(Segmentation data)
((

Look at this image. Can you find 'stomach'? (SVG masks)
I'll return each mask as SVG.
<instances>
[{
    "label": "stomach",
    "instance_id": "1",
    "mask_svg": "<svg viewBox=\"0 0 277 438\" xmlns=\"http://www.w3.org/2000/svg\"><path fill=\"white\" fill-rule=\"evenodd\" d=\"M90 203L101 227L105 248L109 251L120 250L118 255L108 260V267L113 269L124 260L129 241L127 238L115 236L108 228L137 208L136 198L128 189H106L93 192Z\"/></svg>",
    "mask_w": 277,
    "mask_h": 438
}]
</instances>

))

### THE EXERCISE
Which lines of the segmentation data contain the string "stomach"? Select each one and copy it out.

### COMPLETED EXERCISE
Look at this image. Can you find 'stomach'? (SVG masks)
    "label": "stomach",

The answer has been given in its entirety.